Perfectly sane people have had full meltdowns at the roundtable. Last season, a sweet Scottish boy called Brian was driven to incoherent babbling when he was accused of being a Traitor, pleading with everyone to tell him whether he “am or amn’t” a Traitor. He was euthanised (banished) shortly after.

This season, a kind, unassuming doctor named Kas was targeted for his intelligence and ostracised by other contestants. They all clearly liked him, but couldn’t trust him, leaving poor Kas to feel maddened and alone in the castle.

Contestants take part in season three of BBC series The Traitors (BBC / Studio Lambert)

And it’s not just Kas. This year, more than ever, we have watched as the game fractured friendships, forged divisive cliques and fuelled emotionally fraught decision making. There have been more tears than anyone knows what to do with. You could drop a pin at that roundtable and someone would start crying.

To be clear, this isn’t your standard reality TV mental health crisis situation. Nearly every single contestant on The Traitors seems absolutely fine when they get out, waxing lyrical about how much fun they had, how they’d do it all again in a heartbeat. All the tension floods out of them the moment they stand and face that table, or sit and open that wax-sealed letter. By order of The Traitors, you can go back to being a normal person now.

So what is it that drives them so mental? On the one hand, it might literally be long days. “The continuous psychological tension and the need to be ‘on’ all the time with constant filming can wear people down,” says Dr Rachael Molitor, a Chartered Psychologist and Psychology lecturer at Coventry University.

On top of filming pressures, contestants are also having to stay alert during interactions to try and spot a Traitor, or conceal their own Traitor status. “Our emotional resources are finite and our prolonged stress leads to emotional outbursts that can be seen in the show,” Molitor says.

The Traitors season three contestants take part in a high-stress card game (BBC / Studio Lambert)

It also goes against everything we’re used to as social creatures. Bonding becomes undermined by distrust, in a phenomenon Dr Molitor calls the ‘dissonance of group cohesion’. “As humans we rely on trust of others for social cohesion,” she explains, “And when this trust is undermined, such as lying as a Traitor in the game, and deception occurs it creates cognitive dissonance, which is a difference between our beliefs and our behaviours.”

On top of this, Molitor explains how the knowledge that there’s a liar in the group fosters emotional turmoil due to “the clash between the game’s demands and the contestants’ need for connection”.

“This uncertainty between contestants fosters paranoia, as [contestants] second-guess each interaction.”

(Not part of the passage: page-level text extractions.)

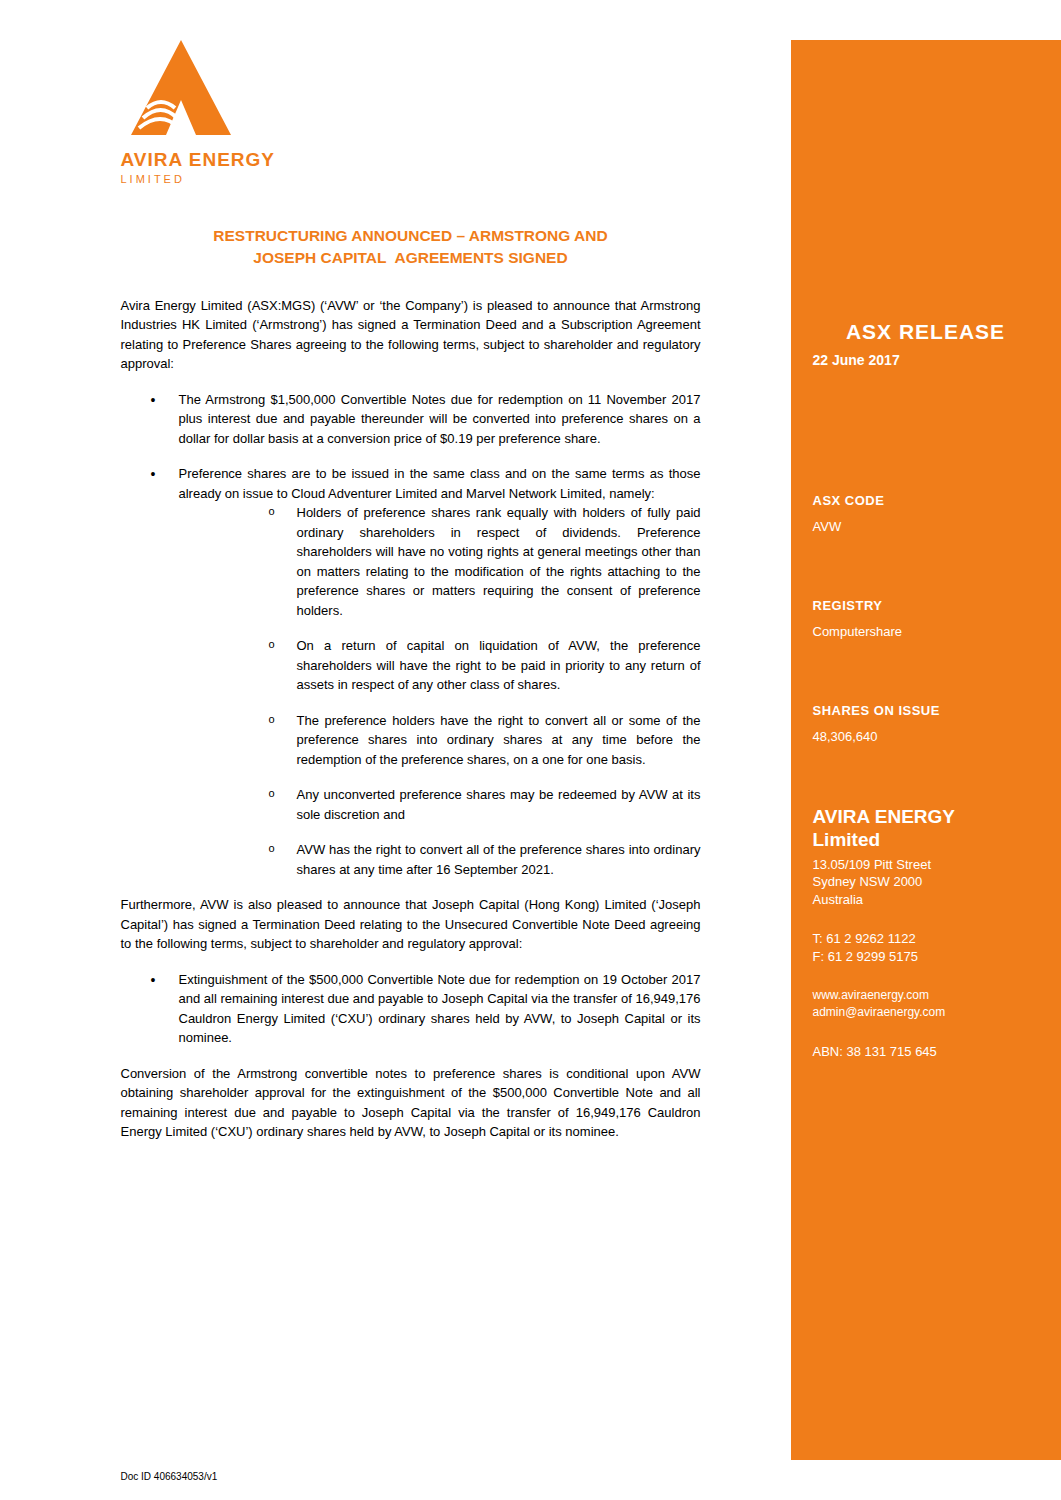ASX RELEASE
22 June 2017
ASX CODE
AVW
REGISTRY
Computershare
SHARES ON ISSUE
48,306,640
AVIRA ENERGY
Limited
13.05/109 Pitt Street
Sydney NSW 2000
Australia
T: 61 2 9262 1122
F: 61 2 9299 5175
www.aviraenergy.com
admin@aviraenergy.com
ABN: 38 131 715 645
AVIRA ENERGY
LIMITED
RESTRUCTURING ANNOUNCED – ARMSTRONG AND
JOSEPH CAPITAL AGREEMENTS SIGNED
Avira Energy Limited (ASX:MGS) (‘AVW’ or ‘the Company’) is pleased to announce that Armstrong Industries HK Limited (‘Armstrong’) has signed a Termination Deed and a Subscription Agreement relating to Preference Shares agreeing to the following terms, subject to shareholder and regulatory approval:
The Armstrong $1,500,000 Convertible Notes due for redemption on 11 November 2017 plus interest due and payable thereunder will be converted into preference shares on a dollar for dollar basis at a conversion price of $0.19 per preference share.
Preference shares are to be issued in the same class and on the same terms as those already on issue to Cloud Adventurer Limited and Marvel Network Limited, namely:
Holders of preference shares rank equally with holders of fully paid ordinary shareholders in respect of dividends. Preference shareholders will have no voting rights at general meetings other than on matters relating to the modification of the rights attaching to the preference shares or matters requiring the consent of preference holders.
On a return of capital on liquidation of AVW, the preference shareholders will have the right to be paid in priority to any return of assets in respect of any other class of shares.
The preference holders have the right to convert all or some of the preference shares into ordinary shares at any time before the redemption of the preference shares, on a one for one basis.
Any unconverted preference shares may be redeemed by AVW at its sole discretion and
AVW has the right to convert all of the preference shares into ordinary shares at any time after 16 September 2021.
Furthermore, AVW is also pleased to announce that Joseph Capital (Hong Kong) Limited (‘Joseph Capital’) has signed a Termination Deed relating to the Unsecured Convertible Note Deed agreeing to the following terms, subject to shareholder and regulatory approval:
Extinguishment of the $500,000 Convertible Note due for redemption on 19 October 2017 and all remaining interest due and payable to Joseph Capital via the transfer of 16,949,176 Cauldron Energy Limited (‘CXU’) ordinary shares held by AVW, to Joseph Capital or its nominee.
Conversion of the Armstrong convertible notes to preference shares is conditional upon AVW obtaining shareholder approval for the extinguishment of the $500,000 Convertible Note and all remaining interest due and payable to Joseph Capital via the transfer of 16,949,176 Cauldron Energy Limited (‘CXU’) ordinary shares held by AVW, to Joseph Capital or its nominee.
Doc ID 406634053/v1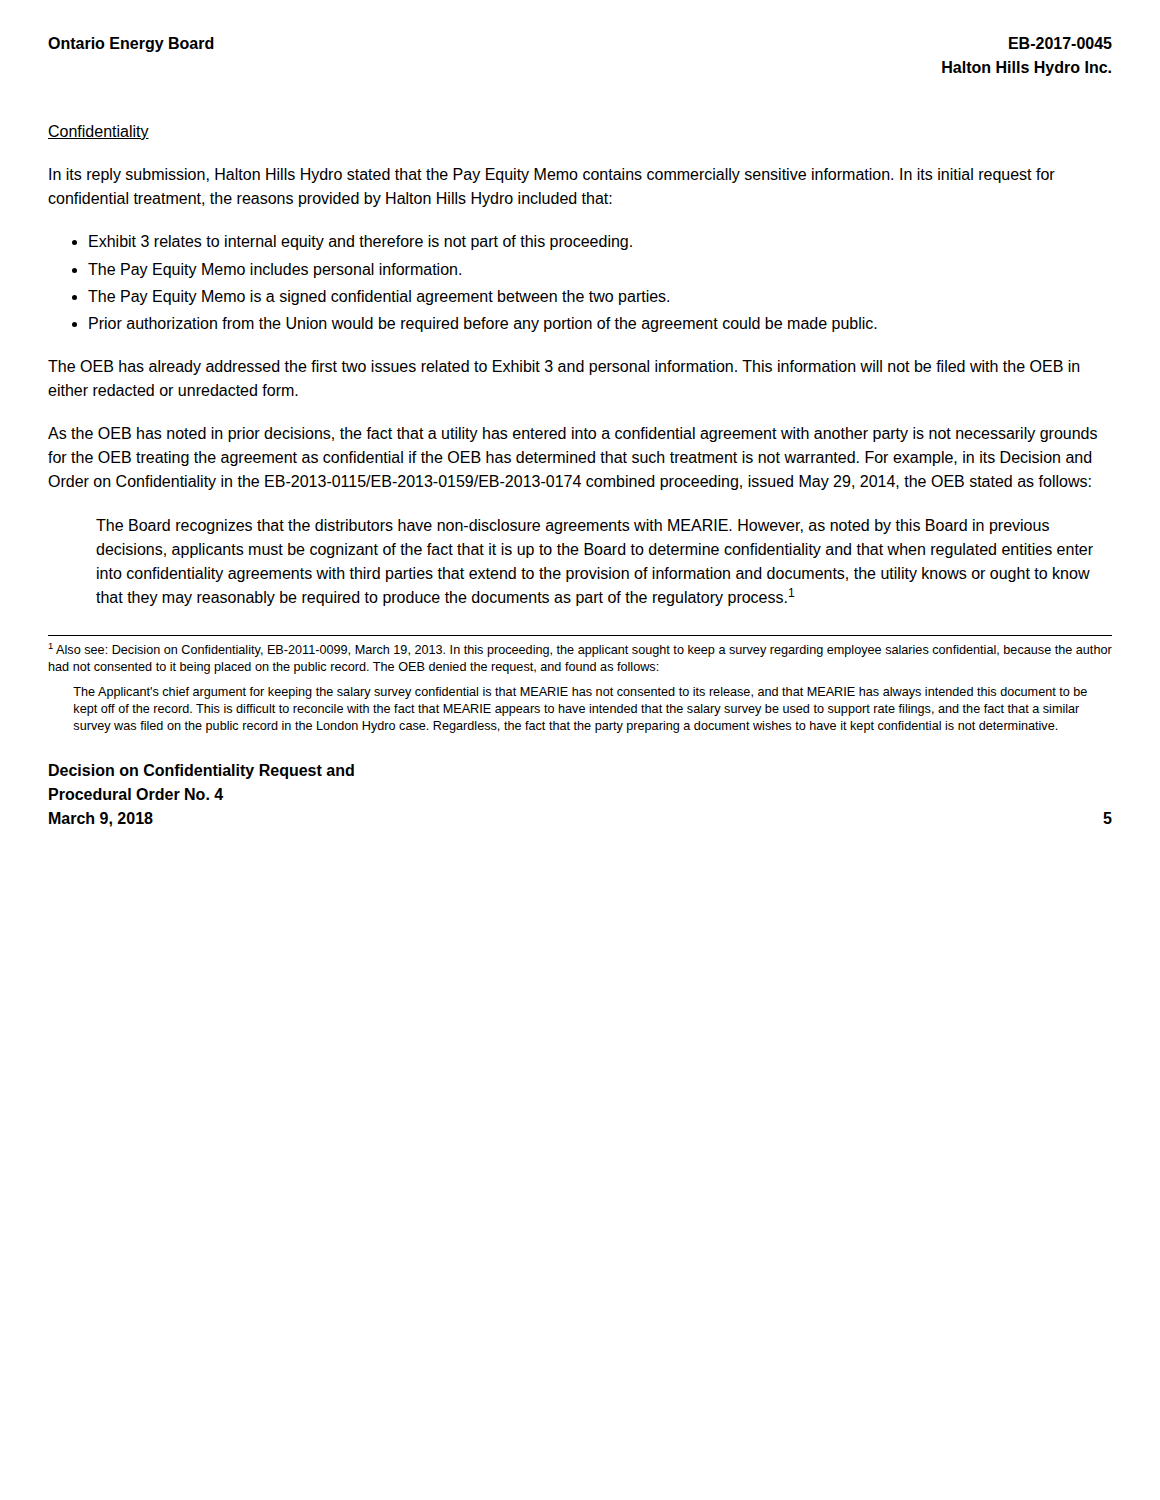Ontario Energy Board
EB-2017-0045
Halton Hills Hydro Inc.
Confidentiality
In its reply submission, Halton Hills Hydro stated that the Pay Equity Memo contains commercially sensitive information. In its initial request for confidential treatment, the reasons provided by Halton Hills Hydro included that:
Exhibit 3 relates to internal equity and therefore is not part of this proceeding.
The Pay Equity Memo includes personal information.
The Pay Equity Memo is a signed confidential agreement between the two parties.
Prior authorization from the Union would be required before any portion of the agreement could be made public.
The OEB has already addressed the first two issues related to Exhibit 3 and personal information. This information will not be filed with the OEB in either redacted or unredacted form.
As the OEB has noted in prior decisions, the fact that a utility has entered into a confidential agreement with another party is not necessarily grounds for the OEB treating the agreement as confidential if the OEB has determined that such treatment is not warranted. For example, in its Decision and Order on Confidentiality in the EB-2013-0115/EB-2013-0159/EB-2013-0174 combined proceeding, issued May 29, 2014, the OEB stated as follows:
The Board recognizes that the distributors have non-disclosure agreements with MEARIE. However, as noted by this Board in previous decisions, applicants must be cognizant of the fact that it is up to the Board to determine confidentiality and that when regulated entities enter into confidentiality agreements with third parties that extend to the provision of information and documents, the utility knows or ought to know that they may reasonably be required to produce the documents as part of the regulatory process.1
1 Also see: Decision on Confidentiality, EB-2011-0099, March 19, 2013. In this proceeding, the applicant sought to keep a survey regarding employee salaries confidential, because the author had not consented to it being placed on the public record. The OEB denied the request, and found as follows:
The Applicant's chief argument for keeping the salary survey confidential is that MEARIE has not consented to its release, and that MEARIE has always intended this document to be kept off of the record. This is difficult to reconcile with the fact that MEARIE appears to have intended that the salary survey be used to support rate filings, and the fact that a similar survey was filed on the public record in the London Hydro case. Regardless, the fact that the party preparing a document wishes to have it kept confidential is not determinative.
Decision on Confidentiality Request and
Procedural Order No. 4
March 9, 2018
5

The Traitors' ability to cause an “us versus them” divide also harkens back to the famous psychological Stanford Prison experiment by Dr Philip Zimbardo, where participants were split into roles as prisoners and inmates. Molitor says this is similar to the ‘binary roles’ of Traitor vs Faithful.

“The Traitor contestants are given a position of power and secrecy, changing the way they act away from the Faithfuls, with the ‘power’ to remove someone and alter the game for individuals,” she says. “This can lead to feelings of superiority, guilt, or even paranoia that they will be found out and judged on their behaviours.”

That’s a pretty powerful cocktail of psychology. Not everyone can handle it. But, if you’re curious, season four applications are open now.